*INPUT DATA:*
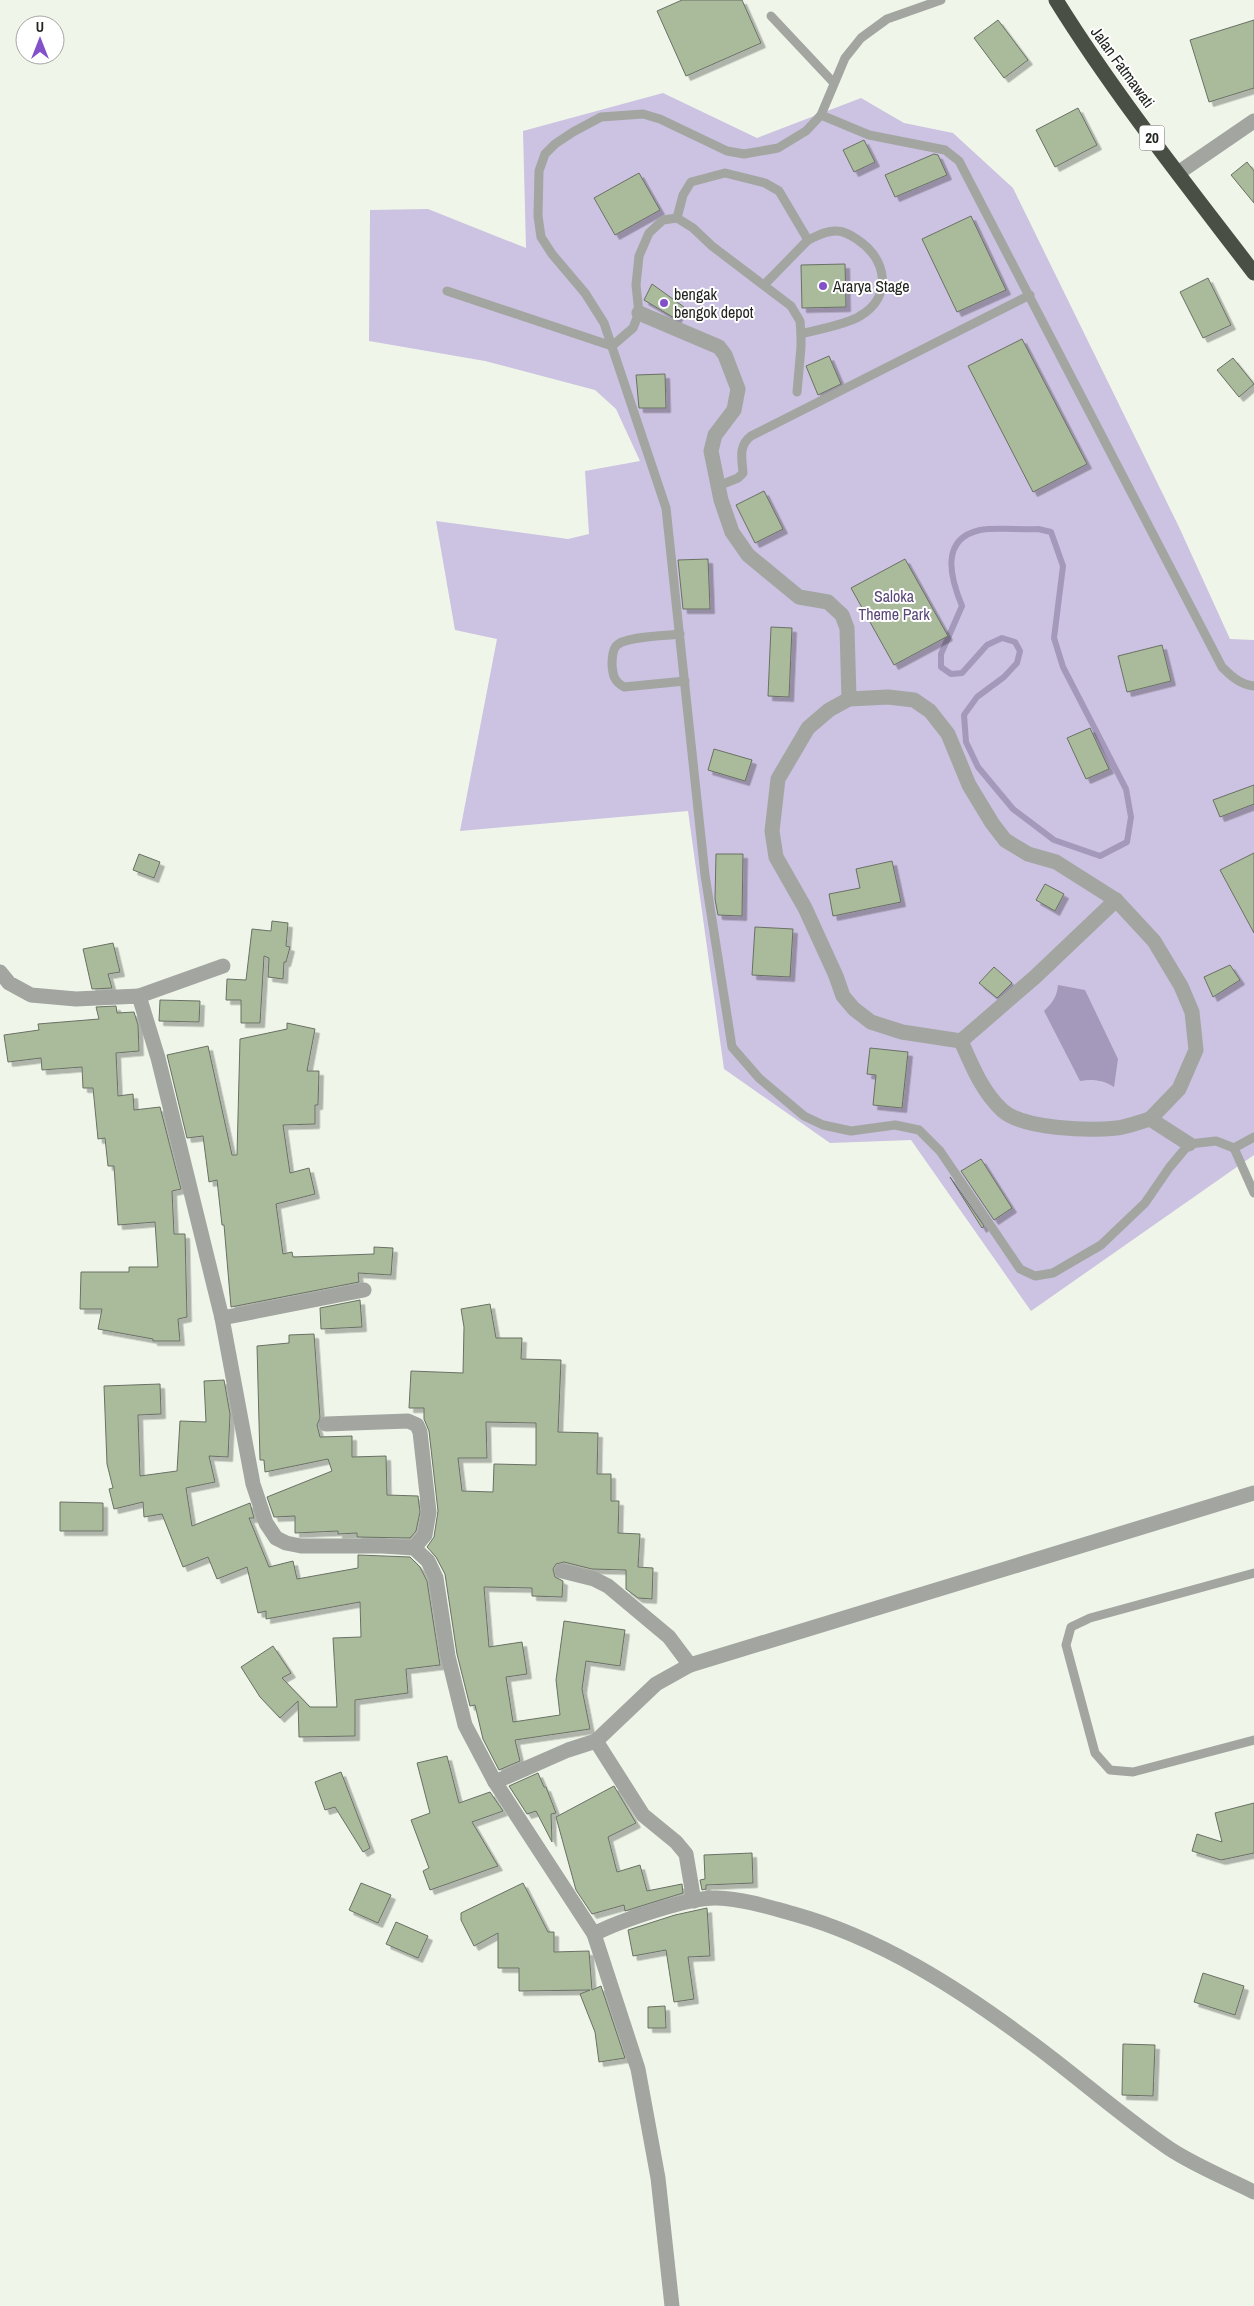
<svg xmlns="http://www.w3.org/2000/svg" width="1254" height="2306" viewBox="0 0 1254 2306" font-family="'Archivo Narrow',sans-serif">
  <defs>
    <filter id="shadow"><feDropShadow dx="4.5" dy="4.5" stdDeviation="0" flood-color="#0004"/></filter>
  </defs>
  <rect width="100%" height="100%" fill="#eff6e9"/>
  <path fill="#ccc2e1" d="M663 93 757 138 861 98 904 123 953 133 1013 188 1179 527 1230 639 1254 640V1155L1031 1311 911 1140 830 1143 724 1069 688 811 460 831 497 639 455 630 436 521 568 539 589 534 585 471 640 461 616 409 595 390 485 361 369 341 370 210 428 209 526 248 523 131Z"/>
  <path fill="#a499bb" d="M1058 985 1085 990 1118 1059 1114 1087C1103 1080 1093 1079 1080 1081L1044 1011C1052 1003 1057 997 1058 985Z"/>
  <g fill="none" stroke-linecap="round" stroke-linejoin="round">
    <path stroke="#a499bb" stroke-width="6" d="M1038 529 1051 532 1063 566 1054 638 1063 667 1126 789 1131 817 1127 842 1100 856 1054 840 1013 809 978 767 966 742 964 715 977 697 1004 677 1017 663 1020 651 1015 642 1002 638 987 645 962 673 951 674 941 667V654L962 606C950 577 940 539 980 530 995 527 1022 530 1038 529Z"/>
  </g>
  <g fill="#a9bb9a" stroke="#6a7065" fill-rule="evenodd" filter="url(#shadow)">
    <path d="M682 0H742L761 43 686 76 657 11Z"/>
    <path d="M998 20 1028 60 1004 78 974 38Z"/>
    <path d="M1254 20V88L1209 102 1190 40Z"/>
    <path d="M1078 108 1097 145 1055 167 1036 130Z"/>
    <path d="M864 140 875 162 854 172 843 150Z"/>
    <path d="M934 154 938 155 947 175 895 197 885 175Z"/>
    <path d="M1247 162 1254 171V203L1231 175Z"/>
    <path d="M639 173 660 210 615 235 594 198Z"/>
    <path d="M971 216 1006 290 957 312 922 239Z"/>
    <path d="M845 264 846 307 802 308 801 265Z"/>
    <path d="M1208 278 1231 325 1203 338 1180 292Z"/>
    <path d="M652 284 684 307 676 319 644 300Z"/>
    <path d="M1022 339 1087 464 1033 492 968 366Z"/>
    <path d="M829 356 841 384 818 395 806 366Z"/>
    <path d="M1233 358 1254 384 1239 397 1217 370Z"/>
    <path d="M665 374 666 408H639L636 375Z"/>
    <path d="M764 491 783 529 755 543 736 505Z"/>
    <path d="M708 559 710 609H683L678 560Z"/>
    <path d="M905 559 948 636 894 665 851 588Z"/>
    <path d="M771 627 792 628 789 697 768 696Z"/>
    <path d="M1162 645 1171 681 1127 692 1118 656Z"/>
    <path d="M1090 728 1109 769 1086 779 1067 738Z"/>
    <path d="M714 749 752 760 745 781 708 770Z"/>
    <path d="M1254 785V804L1220 817 1213 800Z"/>
    <path d="M1254 853V933L1220 870Z"/>
    <path d="M139 854 160 862 154 878 133 870Z"/>
    <path d="M716 854H743L742 916 718 915 715 899Z"/>
    <path d="M892 861 901 902 833 916 829 894 860 888 856 869Z"/>
    <path d="M1045 884 1064 894 1055 911 1036 900Z"/>
    <path d="M272 921 288 923 286 946 290 947 286 962H284L283 979 268 977 269 958 264 956 260 1023H241V1000H226L227 979 246 980 252 929 271 931Z"/>
    <path d="M755 927 793 929 790 977 752 975Z"/>
    <path d="M113 943 120 972 108 974 112 988 92 989 83 949Z"/>
    <path d="M1230 965 1240 980 1213 997 1204 977Z"/>
    <path d="M994 967 1012 983 997 998 979 983Z"/>
    <path d="M160 1000 200 1001 199 1022 159 1021Z"/>
    <path d="M116 1006 117 1013 134 1012 138 1025 139 1051 116 1053 118 1096 133 1094 134 1110 160 1107 181 1189 172 1191 174 1234H185L187 1317 178 1319 180 1341H153V1339L98 1329 102 1309H80L81 1272H129V1267H158L155 1222 118 1225 114 1166H108L105 1138 98 1139 93 1088H83L82 1067 42 1070 41 1058 8 1062 4 1035 39 1030 38 1024 99 1019 96 1007Z"/>
    <path d="M287 1023 315 1029 307 1071H319L318 1105H315V1124L283 1125 290 1173 309 1168 315 1194 276 1204 283 1254 292 1252 293 1257 374 1254V1247L393 1248 391 1275 358 1273 359 1282 231 1307 224 1225H222L217 1180 209 1182 203 1136 187 1138 167 1055 208 1046 232 1155H237L240 1039 287 1029Z"/>
    <path d="M870 1048 908 1052 902 1108 873 1105 876 1075 867 1074Z"/>
    <path d="M981 1159 1012 1208 994 1220 961 1171Z"/>
    <path d="M950 1177 984 1226 982 1228Z"/>
    <path d="M360 1300 362 1327 321 1329 320 1308Z"/>
    <path d="M490 1304 496 1338H522L521 1359 561 1360 558 1432 598 1433 597 1474H611V1501H619L618 1533 640 1534 638 1567 653 1568 652 1599 638 1598 626 1589V1570L592 1569 564 1562 556 1564 553 1569 555 1577 563 1581 562 1597 532 1596V1588L484 1587 489 1647 522 1642 527 1674 506 1677 513 1722 560 1715 556 1680 564 1621 625 1630 620 1666 586 1661 582 1689 590 1729 515 1740 520 1761 499 1770 483 1739 475 1705 470 1706 457 1654 445 1574 436 1557 427 1547 434 1537 438 1511 429 1431 424 1419V1408H409L411 1371 463 1373 464 1327 461 1309ZM486 1422 536 1423V1465L494 1464 493 1492 462 1491 458 1458H487Z"/>
    <path d="M314 1334 320 1418 317 1425 320 1437 352 1436V1457L386 1456 387 1495 418 1496 420 1512 416 1531 410 1538 357 1537V1533L338 1534V1531L295 1533V1516L274 1517 267 1497 332 1471 328 1459 265 1472 264 1460H260L257 1346 289 1343V1335Z"/>
    <path d="M224 1380 230 1414 228 1457 209 1456 215 1482 186 1488 192 1526 250 1503 254 1518H249L269 1567 293 1561 297 1579 358 1568V1555L410 1557 420 1567 427 1581 440 1665 406 1669 408 1693 355 1700V1736L299 1737 298 1701 280 1718 260 1697 241 1667 273 1646 291 1673 282 1678 310 1707H337L333 1638 361 1637 360 1602 266 1619V1611L258 1613 247 1567 217 1579 208 1557 183 1567 162 1514 144 1517 143 1502 114 1509 109 1489 113 1488 107 1464 104 1386 160 1384 161 1414 138 1415 140 1476 177 1471 180 1421 206 1422 204 1381Z"/>
    <path d="M60 1502 103 1503V1531H60Z"/>
    <path d="M447 1756 459 1803 490 1792 503 1811 472 1822 498 1866 430 1890 423 1871 429 1868 411 1820 430 1813 417 1763Z"/>
    <path d="M341 1772 370 1848 363 1852 335 1807 325 1810 315 1782Z"/>
    <path d="M538 1773 544 1787H546L556 1813 551 1814 552 1842 536 1811 527 1814 509 1786Z"/>
    <path d="M614 1786 636 1823 608 1837 617 1872 640 1865 647 1891 682 1884 683 1893 625 1911 624 1905 592 1914 576 1890 556 1817Z"/>
    <path d="M1254 1803V1853L1221 1860 1192 1851 1197 1834 1222 1842 1215 1813Z"/>
    <path d="M752 1853 753 1883 706 1885V1889L702 1890 700 1880 705 1879 704 1855Z"/>
    <path d="M361 1883 391 1895 378 1923 349 1910Z"/>
    <path d="M523 1883 548 1932H554V1952L589 1951 592 1990 601 1986 625 2058 599 2062 595 2032 580 1994 590 1990 519 1991V1968H498V1933L474 1946 461 1920V1913Z"/>
    <path d="M707 1908 710 1956 688 1957 694 1999 674 2002 666 1950 633 1956 628 1930 675 1915Z"/>
    <path d="M396 1922 428 1936 418 1958 386 1944Z"/>
    <path d="M1203 1973 1244 1986 1235 2015 1194 2002Z"/>
    <path d="M665 2006 666 2028H648V2007Z"/>
    <path d="M1123 2044 1155 2045 1153 2096 1122 2095Z"/>
  </g>
  <g fill="none" stroke-linecap="round" stroke-linejoin="round">
    <g stroke="#a2a5a0" stroke-width="9">
      <path d="M941 0 887 19 861 38 845 58 821 115 806 131 778 148 744 154 727 151 660 119 643 114 601 117 573 132 555 144 545 154 539 171 538 216 541 237 552 254 585 293 604 323 666 508 705 875 732 1047 759 1078 804 1116 823 1125 851 1131 895 1125 919 1130 940 1151 1020 1269 1035 1276 1053 1273 1101 1245 1145 1203 1169 1168 1189 1144 1216 1141 1234 1148 1254 1137"/>
      <path d="M771 16 833 82"/>
      <path d="M821 115 869 135 945 150 959 161 1222 667C1231 676 1241 685 1254 686"/>
      <path d="M677 218 683 195 691 182 725 173 765 183 779 191 808 240C817 236 827 230 837 231 845 231 852 236 858 240 887 259 893 297 860 316 848 324 816 330 801 334"/>
      <path d="M764 285 808 240"/>
      <path d="M447 291 612 346 633 328 639 313 636 285 639 256 649 233 663 220 677 218 693 228 712 246 791 306 800 321 801 334V347L797 392"/>
      <path d="M718 486 738 478 743 473C742 459 738 446 751 436L1030 295"/>
      <path d="M680 634C666 636 625 636 616 646 612 651 612 659 612 665 613 676 614 681 624 687L685 681"/>
      <path d="M1234 1148 1254 1193"/>
      <path d="M1254 1573 1090 1618 1071 1627 1066 1645 1095 1753 1110 1770 1133 1772 1254 1740"/>
    </g>
    <g stroke="#a2a5a0" stroke-width="15">
      <path d="M1178 173 1254 121"/>
      <path d="M639 313 719 347 725 355 738 389 734 410 715 435 711 451 721 500 732 532 748 555 799 597 828 602 842 615 847 628 849 699"/>
      <path d="M1116 900 1035 977 961 1041C972 1066 982 1091 1002 1110 1022 1129 1089 1131 1117 1128 1128 1127 1139 1122 1150 1119L1189 1144"/>
      <path d="M0 972 9 983 31 995 76 999 139 996 158 1058 222 1318 253 1484 266 1523 276 1538 286 1543 301 1546H382L414 1548 428 1561 436 1578 448 1656 465 1725 495 1782 594 1934C619 1921 689 1897 717 1898 743 1899 769 1907 794 1914 880 1938 958 1988 1029 2041 1077 2076 1121 2116 1170 2149 1196 2166 1226 2178 1254 2192"/>
      <path d="M139 996 223 966"/>
      <path d="M961 1041 902 1032 871 1022 854 1009 843 996 836 976 805 908 776 857 772 831 778 779 808 728 829 710 849 699 888 697 914 700 930 711 948 734 969 785 992 823 1005 840 1028 854 1056 862 1116 900 1154 941 1181 986 1192 1012 1196 1050 1179 1089 1150 1119"/>
      <path d="M222 1318 364 1290"/>
      <path d="M326 1424 408 1421 417 1425 420 1432 429 1512 425 1535 414 1548"/>
      <path d="M562 1571 594 1579 608 1586 669 1637 690 1665"/>
      <path d="M596 1741 643 1815 676 1842 686 1854 694 1901"/>
      <path d="M495 1782 568 1750 596 1741 656 1684 690 1665 1254 1493"/>
      <path d="M594 1934 638 2069 658 2178 672 2306"/>
    </g>
    <path stroke="#4a4f45" stroke-width="15" d="M1056 0C1115 95 1186 184 1254 273"/>
  </g>
  <g fill="#8250c8" stroke="#fff" stroke-width="2">
    <circle cx="823" cy="286" r="5"/>
    <circle cx="664" cy="303" r="5"/>
  </g>
  <g text-anchor="middle" stroke-width="4" stroke-linejoin="round" paint-order="stroke">
    <rect fill="#fff" stroke="#646663" stroke-width="1" x="1139.5" y="125.5" width="25" height="25" rx="4"/>
    <g font-size="15" font-weight="bold" fill="#222420">
      <text x="1152" y="143">20</text>
    </g>
    <g font-size="16" fill="#222420" stroke="#fff">
      <text transform="translate(1123 67) rotate(54)" y="6">Jalan Fatmawati</text>
    </g>
    <g font-size="16" fill="#222420" stroke="#fff" text-anchor="start">
      <text x="833" y="292">Ararya Stage</text>
      <text x="674" y="300">bengak<tspan x="674" dy="18">bengok depot</tspan></text>
    </g>
    <g font-size="16" fill="#584778" stroke="#fff">
      <text x="894" y="602">Saloka<tspan x="894" dy="18">Theme Park</tspan></text>
    </g>
  </g>
  <g transform="translate(40 40)"><circle r="24" fill="#ffffff" stroke="#a7a7a6"/>
  <path d="M0-4L9 19L0 12L-9 19Z" fill="#8250c8"/>
  <text y="-8" font-size="14" font-weight="bold" text-anchor="middle" fill="#222420">U</text>
  </g>
</svg>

*TASK DETAILS:* In the entries above, find the line with "927 793 929" and the line with "1000 200 1001", then set down exactly those two and every line between them, nothing else.

*ANSWER TO THIS PROBLEM:*
    <path d="M755 927 793 929 790 977 752 975Z"/>
    <path d="M113 943 120 972 108 974 112 988 92 989 83 949Z"/>
    <path d="M1230 965 1240 980 1213 997 1204 977Z"/>
    <path d="M994 967 1012 983 997 998 979 983Z"/>
    <path d="M160 1000 200 1001 199 1022 159 1021Z"/>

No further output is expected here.